[Stored data]
***
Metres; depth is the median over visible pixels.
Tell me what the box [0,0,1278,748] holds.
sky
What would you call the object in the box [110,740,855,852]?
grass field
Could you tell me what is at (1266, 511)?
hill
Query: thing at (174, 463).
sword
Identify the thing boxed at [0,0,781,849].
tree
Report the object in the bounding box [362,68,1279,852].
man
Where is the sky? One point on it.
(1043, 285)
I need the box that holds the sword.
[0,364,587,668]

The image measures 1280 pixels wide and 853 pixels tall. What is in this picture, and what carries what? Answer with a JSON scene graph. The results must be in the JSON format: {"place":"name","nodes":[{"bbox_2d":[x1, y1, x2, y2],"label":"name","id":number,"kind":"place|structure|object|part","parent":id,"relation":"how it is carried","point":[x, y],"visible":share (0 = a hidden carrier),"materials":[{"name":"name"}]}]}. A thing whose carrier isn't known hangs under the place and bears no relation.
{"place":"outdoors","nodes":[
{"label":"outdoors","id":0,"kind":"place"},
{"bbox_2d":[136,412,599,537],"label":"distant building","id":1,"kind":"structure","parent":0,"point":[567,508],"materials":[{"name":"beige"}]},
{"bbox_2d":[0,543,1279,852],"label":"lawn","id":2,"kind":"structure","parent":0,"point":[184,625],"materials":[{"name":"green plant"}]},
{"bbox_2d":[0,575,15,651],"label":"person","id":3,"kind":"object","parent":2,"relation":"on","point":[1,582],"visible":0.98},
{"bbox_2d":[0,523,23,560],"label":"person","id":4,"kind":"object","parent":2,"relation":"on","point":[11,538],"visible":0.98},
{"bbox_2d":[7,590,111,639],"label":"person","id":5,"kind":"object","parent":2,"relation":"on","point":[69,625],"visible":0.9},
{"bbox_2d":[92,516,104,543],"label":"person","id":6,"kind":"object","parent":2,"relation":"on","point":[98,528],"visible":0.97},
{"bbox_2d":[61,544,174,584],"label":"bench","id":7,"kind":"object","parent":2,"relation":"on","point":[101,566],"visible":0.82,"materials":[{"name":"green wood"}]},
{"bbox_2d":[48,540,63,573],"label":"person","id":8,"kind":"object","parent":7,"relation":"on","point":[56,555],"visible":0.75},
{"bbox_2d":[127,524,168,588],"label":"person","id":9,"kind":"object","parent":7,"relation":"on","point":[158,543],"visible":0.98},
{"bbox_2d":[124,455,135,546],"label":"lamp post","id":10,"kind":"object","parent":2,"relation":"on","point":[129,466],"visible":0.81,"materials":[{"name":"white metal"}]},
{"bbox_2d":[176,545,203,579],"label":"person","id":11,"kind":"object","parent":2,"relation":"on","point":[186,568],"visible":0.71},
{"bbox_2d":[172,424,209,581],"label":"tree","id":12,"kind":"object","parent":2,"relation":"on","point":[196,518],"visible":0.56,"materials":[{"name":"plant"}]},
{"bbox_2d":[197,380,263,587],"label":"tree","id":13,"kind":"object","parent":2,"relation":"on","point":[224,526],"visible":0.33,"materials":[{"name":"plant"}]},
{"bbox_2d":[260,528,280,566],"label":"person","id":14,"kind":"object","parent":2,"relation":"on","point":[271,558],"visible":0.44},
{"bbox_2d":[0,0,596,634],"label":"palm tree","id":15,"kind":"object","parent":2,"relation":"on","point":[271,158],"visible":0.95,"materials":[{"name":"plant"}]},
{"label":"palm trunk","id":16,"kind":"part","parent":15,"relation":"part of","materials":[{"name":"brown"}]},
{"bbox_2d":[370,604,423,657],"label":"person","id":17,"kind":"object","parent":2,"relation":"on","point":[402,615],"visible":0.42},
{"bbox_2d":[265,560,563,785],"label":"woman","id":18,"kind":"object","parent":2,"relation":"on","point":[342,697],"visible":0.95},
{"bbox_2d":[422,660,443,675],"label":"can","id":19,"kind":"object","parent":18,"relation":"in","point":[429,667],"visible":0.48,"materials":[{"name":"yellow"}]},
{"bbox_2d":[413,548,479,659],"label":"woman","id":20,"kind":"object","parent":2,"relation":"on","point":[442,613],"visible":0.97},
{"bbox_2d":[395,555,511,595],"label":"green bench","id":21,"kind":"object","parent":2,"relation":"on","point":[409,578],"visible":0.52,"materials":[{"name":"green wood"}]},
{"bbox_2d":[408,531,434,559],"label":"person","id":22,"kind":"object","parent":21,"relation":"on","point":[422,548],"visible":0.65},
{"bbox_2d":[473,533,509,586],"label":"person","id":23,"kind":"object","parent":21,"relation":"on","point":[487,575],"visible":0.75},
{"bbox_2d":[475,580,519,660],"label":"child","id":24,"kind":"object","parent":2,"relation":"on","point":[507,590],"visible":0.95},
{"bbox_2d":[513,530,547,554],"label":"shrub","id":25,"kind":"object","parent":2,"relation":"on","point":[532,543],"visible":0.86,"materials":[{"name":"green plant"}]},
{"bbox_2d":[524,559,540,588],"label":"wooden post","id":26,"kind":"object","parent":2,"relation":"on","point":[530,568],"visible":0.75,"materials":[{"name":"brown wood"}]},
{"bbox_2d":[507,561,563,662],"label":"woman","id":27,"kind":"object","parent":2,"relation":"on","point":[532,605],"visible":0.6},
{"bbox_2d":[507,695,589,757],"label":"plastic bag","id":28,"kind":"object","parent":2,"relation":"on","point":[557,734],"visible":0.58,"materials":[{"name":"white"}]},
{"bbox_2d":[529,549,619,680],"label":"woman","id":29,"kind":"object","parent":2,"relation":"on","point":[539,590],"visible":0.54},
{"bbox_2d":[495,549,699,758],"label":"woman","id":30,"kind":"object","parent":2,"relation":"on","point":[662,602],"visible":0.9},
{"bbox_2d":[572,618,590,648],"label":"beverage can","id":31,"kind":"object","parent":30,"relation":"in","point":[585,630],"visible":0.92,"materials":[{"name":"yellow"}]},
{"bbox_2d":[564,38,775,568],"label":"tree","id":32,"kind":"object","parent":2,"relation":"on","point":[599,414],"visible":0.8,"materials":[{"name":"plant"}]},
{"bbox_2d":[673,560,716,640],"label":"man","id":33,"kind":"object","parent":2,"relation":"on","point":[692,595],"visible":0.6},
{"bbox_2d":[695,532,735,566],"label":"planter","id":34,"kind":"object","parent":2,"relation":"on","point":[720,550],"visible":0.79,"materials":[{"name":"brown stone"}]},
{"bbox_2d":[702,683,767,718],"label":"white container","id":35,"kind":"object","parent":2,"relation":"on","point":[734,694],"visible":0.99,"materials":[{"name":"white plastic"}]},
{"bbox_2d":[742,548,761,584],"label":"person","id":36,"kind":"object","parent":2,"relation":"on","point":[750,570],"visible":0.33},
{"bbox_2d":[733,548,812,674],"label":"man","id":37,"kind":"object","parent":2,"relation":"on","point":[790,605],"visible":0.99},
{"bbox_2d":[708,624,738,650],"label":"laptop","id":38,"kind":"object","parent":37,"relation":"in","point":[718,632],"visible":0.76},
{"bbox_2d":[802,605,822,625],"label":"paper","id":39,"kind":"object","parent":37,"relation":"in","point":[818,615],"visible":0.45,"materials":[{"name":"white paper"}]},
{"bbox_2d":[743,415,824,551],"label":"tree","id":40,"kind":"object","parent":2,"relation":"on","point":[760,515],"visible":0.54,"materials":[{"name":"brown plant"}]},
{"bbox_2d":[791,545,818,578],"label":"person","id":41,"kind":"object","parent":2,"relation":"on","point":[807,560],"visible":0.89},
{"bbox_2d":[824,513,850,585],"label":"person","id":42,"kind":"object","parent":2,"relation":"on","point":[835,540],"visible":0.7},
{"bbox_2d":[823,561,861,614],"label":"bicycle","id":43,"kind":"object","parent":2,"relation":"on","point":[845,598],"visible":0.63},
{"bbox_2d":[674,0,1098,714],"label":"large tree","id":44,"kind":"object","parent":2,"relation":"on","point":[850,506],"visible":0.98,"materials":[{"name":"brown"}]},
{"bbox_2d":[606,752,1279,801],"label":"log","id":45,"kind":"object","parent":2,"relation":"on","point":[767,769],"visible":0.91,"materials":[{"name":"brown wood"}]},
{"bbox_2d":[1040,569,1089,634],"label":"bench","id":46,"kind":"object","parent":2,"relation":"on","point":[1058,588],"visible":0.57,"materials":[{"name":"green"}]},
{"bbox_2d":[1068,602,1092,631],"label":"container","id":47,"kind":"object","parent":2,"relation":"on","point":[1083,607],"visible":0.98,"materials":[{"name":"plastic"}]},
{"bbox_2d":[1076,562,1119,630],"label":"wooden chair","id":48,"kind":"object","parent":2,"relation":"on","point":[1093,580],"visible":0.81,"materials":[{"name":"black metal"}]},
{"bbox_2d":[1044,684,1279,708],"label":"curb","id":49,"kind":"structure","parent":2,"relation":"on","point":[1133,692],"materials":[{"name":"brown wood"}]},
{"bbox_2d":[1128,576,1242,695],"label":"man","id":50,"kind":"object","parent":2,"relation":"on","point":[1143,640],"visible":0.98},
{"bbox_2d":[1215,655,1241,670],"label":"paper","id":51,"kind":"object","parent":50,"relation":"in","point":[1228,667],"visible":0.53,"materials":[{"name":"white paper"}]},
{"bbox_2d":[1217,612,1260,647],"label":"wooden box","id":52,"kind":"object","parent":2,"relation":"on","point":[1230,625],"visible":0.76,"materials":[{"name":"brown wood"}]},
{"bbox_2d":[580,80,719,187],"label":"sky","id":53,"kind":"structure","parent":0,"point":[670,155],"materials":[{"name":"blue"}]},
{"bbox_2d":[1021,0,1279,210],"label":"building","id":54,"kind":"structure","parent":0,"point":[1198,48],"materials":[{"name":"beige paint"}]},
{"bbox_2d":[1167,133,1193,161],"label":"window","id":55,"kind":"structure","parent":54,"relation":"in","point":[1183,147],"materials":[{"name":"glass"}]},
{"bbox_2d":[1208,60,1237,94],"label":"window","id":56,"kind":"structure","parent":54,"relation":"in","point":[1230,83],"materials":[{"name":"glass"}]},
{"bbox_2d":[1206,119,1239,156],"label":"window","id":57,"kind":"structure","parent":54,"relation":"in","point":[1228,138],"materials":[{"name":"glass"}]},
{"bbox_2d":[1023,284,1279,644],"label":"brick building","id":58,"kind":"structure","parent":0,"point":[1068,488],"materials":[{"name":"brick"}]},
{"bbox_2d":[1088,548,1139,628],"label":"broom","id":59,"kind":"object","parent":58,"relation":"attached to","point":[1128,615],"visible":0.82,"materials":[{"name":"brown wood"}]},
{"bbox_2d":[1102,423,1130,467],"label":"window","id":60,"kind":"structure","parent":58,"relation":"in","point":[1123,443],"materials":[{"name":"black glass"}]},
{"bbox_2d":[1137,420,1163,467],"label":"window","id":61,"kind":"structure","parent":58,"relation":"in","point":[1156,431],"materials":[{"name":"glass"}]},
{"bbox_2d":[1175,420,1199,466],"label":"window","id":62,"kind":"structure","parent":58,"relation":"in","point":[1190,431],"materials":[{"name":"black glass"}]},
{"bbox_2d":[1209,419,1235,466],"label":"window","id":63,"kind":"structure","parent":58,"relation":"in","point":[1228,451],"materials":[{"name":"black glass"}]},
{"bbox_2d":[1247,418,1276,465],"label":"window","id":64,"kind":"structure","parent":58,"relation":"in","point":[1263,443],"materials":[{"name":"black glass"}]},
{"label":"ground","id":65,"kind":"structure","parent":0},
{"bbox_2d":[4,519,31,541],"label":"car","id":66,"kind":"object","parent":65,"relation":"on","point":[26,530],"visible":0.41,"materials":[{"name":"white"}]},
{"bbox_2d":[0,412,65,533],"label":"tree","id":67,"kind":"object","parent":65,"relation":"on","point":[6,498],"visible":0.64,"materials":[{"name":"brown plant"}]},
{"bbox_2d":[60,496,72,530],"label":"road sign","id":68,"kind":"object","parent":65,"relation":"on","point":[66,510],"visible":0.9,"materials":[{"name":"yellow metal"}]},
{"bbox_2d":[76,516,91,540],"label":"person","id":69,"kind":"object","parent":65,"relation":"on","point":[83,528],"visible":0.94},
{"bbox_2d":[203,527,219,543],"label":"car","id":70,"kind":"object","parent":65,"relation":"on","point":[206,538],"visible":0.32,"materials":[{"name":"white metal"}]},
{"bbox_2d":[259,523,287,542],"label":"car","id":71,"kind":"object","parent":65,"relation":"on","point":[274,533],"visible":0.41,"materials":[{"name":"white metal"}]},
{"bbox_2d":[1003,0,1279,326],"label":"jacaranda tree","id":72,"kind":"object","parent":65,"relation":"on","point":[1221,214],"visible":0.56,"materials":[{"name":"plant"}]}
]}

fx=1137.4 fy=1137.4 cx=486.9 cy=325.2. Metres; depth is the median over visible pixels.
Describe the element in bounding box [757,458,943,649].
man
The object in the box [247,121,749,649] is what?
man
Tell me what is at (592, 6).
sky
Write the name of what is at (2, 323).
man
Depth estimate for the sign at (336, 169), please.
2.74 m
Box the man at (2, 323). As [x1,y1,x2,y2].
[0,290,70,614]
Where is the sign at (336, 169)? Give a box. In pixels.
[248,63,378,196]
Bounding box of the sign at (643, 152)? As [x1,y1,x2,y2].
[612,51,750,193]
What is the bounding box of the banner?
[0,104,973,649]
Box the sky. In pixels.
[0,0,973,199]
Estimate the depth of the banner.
***
• _Exercise details_
Once you find the string "over" in a line of the records, copy that line.

• _Task result_
Metres; depth is the median over visible pixels.
fx=1137.4 fy=1137.4 cx=486.9 cy=325.2. Metres; depth is the median over visible pixels.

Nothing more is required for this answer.